I think that the real situation is that 1/3 of the Raptor Lake CPU's manufactured are marginal right from the get-go, and the BIOS updates probably works for some less marginal examples. Others, when put under stress, even with the BIOS fixes, are unstable.
I agree to that.
At work, we have an 13900K running stable 24/7 on a X13SAE-F since last summer. At home, I have a 14900K on a X13SAE running since October 2023. In this time, it crashed four times without any trace in the Linux logs. Four times sounds not that bad but this is a workstation/server running 24/7 and I bought the very expensive W680 board especially to avoid such problems. Its predecessor, a Xeon X3470 on a server board, run 13 years (!) 24/7 without a single crash (obviously with some reboots for Linux kernel updates in between) - that is what I expect from this class of hardware.
To include more information: Both machines are set to PL1=PL2=125 W so no excessive thermal stress. Furthermore, once the issues appeared in press, I reduced the allowed turbo frequencies for both machines. In case of 14900k, I used 5,2 GHz for P-cores and 4,2 GHz for E-cores. This limits Vcore even in single core load to just 1.2 V.
However, based on what I read the voltage spikes we can see using the onboard monitoring are not the only problem but very short spikes usually not catched by these measurements. Therefore, my 1.2 V are only what I see - this does not mean that there are no short term peaks.
More observations: The first crash occurred within the first two month with no limits on frequencies. Than, it run more or less stable with microcode 0x123 (no BIOS update, only linux microcode update) and limited frequencies. With 0x125 (again linux) it crashed once after some months and with 0x12b it crashed twice in three weeks (first linux microcode, second BIOS to 4.1). The 13900K at work runs the same OS with the same configuration and got more or less the same Microcode updates - no issues so far.
Therefore, I start to consider using Intels warranty and swap the CPU. So far, I heard that they do not offer to first send a new processor so I have to find some LGA1700 CPU for the meantime since this machine has to run. I just hope I get something better than
@James C. Owens with his 14900K that crashed although it never saw the high voltages utilized by older microcode versions.
Therefore, on the 13900K vs. 14900K issue he and me observed the same behavior, but I wonder if this has really something to do with 13th vs. 14th generation since this is the same die in the same version.
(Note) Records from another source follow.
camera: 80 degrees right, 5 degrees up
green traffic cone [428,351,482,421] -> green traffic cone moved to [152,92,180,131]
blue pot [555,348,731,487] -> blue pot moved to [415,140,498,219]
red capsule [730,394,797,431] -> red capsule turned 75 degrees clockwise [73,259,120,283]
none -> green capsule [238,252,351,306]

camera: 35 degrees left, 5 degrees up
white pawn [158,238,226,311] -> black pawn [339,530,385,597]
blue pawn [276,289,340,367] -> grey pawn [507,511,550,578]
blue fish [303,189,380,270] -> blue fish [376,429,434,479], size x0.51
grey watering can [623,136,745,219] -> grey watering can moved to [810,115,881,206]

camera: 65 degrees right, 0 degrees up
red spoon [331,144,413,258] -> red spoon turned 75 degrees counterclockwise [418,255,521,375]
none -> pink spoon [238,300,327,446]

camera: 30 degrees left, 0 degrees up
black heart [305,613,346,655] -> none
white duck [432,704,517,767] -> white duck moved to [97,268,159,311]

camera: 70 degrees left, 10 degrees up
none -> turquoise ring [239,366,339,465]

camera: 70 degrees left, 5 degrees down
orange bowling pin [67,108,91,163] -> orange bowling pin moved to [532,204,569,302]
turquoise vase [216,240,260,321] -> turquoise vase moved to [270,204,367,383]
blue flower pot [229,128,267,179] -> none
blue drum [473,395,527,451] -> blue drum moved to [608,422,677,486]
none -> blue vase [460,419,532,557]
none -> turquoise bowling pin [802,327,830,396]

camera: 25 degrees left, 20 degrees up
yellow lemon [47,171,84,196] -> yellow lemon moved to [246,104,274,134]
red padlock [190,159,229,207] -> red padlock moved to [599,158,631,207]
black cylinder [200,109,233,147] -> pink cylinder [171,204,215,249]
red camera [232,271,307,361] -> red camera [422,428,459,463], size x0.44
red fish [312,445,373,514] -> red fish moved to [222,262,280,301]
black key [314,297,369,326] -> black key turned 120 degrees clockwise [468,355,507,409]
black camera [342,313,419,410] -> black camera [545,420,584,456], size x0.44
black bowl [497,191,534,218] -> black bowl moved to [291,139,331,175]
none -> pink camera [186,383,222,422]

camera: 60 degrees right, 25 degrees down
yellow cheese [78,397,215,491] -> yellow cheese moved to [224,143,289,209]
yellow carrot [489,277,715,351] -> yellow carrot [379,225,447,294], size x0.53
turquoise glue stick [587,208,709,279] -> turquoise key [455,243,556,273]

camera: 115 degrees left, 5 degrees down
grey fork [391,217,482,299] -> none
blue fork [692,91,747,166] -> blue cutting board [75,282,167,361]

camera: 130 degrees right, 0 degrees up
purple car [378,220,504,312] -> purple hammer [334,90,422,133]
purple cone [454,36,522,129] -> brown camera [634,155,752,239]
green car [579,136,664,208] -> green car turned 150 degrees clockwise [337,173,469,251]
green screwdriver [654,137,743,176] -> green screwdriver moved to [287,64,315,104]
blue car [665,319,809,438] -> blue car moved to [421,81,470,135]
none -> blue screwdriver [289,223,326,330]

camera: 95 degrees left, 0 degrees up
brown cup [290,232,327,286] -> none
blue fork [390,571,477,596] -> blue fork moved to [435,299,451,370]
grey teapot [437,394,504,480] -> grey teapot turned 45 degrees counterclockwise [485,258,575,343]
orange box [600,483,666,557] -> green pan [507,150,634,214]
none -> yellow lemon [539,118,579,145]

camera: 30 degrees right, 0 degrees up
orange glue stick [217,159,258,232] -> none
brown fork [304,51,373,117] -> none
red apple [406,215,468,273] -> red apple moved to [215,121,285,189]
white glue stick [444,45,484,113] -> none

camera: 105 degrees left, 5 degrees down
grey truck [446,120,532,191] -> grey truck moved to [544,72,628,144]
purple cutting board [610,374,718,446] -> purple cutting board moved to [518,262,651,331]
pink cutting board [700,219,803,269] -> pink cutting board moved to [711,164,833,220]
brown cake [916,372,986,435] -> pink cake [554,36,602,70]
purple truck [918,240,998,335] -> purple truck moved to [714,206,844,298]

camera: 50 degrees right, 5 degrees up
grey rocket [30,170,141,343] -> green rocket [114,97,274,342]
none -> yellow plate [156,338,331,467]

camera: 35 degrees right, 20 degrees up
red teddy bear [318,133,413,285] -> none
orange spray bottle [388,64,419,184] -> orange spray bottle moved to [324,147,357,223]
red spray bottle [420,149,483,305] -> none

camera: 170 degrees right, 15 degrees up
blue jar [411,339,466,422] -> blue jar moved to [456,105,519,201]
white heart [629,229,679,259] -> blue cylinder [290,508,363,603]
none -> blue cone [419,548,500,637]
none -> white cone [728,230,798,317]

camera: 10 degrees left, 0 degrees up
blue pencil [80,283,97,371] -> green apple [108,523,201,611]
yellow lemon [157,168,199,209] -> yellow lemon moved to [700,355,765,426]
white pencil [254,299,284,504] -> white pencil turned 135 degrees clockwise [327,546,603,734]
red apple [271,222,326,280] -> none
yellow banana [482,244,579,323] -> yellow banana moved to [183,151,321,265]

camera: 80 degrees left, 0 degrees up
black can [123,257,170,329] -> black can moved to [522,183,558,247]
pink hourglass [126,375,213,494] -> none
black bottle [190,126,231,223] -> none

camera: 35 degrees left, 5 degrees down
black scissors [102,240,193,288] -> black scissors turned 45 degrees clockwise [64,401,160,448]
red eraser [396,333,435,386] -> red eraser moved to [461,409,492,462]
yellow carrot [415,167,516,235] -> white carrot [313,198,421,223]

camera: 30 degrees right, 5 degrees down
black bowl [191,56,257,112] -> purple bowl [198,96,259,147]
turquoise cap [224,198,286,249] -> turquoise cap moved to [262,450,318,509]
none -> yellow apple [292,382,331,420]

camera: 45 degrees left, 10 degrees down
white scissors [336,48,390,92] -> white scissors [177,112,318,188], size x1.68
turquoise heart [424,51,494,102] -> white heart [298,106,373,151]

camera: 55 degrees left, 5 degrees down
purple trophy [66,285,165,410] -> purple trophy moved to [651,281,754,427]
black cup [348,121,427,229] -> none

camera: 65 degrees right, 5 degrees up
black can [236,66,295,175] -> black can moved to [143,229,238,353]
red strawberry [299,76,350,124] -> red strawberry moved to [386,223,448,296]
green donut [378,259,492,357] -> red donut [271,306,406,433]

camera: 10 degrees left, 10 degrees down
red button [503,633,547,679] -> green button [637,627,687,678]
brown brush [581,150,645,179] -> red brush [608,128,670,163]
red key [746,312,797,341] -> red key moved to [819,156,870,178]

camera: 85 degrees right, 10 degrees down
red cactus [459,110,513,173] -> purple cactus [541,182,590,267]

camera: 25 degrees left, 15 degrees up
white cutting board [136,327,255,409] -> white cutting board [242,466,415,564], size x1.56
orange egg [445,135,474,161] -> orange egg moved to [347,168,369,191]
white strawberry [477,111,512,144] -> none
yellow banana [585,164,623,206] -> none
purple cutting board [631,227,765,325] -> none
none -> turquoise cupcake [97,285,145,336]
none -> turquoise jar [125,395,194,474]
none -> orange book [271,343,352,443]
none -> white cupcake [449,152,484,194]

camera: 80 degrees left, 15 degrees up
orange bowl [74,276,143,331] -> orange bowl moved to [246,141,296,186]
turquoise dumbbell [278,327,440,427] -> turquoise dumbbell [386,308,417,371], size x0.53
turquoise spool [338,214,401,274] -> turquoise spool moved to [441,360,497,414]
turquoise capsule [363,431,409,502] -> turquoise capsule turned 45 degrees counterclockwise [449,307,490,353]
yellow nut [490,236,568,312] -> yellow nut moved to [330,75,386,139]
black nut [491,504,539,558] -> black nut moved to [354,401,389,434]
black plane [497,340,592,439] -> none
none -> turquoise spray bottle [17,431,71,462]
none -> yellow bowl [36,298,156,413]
The only difference is clock speed but three out of my for crashed happened at turbo frequency settings below (!) that of the 13900K. The one this morning was at 5,2/4,2 with PL1=PL2=110W and it most likely happened at idle (but this does not mean that there was no short activity that loaded one or more cores for some time).
Does anybody has a benchmark for Linux that definitely crashes an affected processor?
I already played with mprime but this did not cause any problems.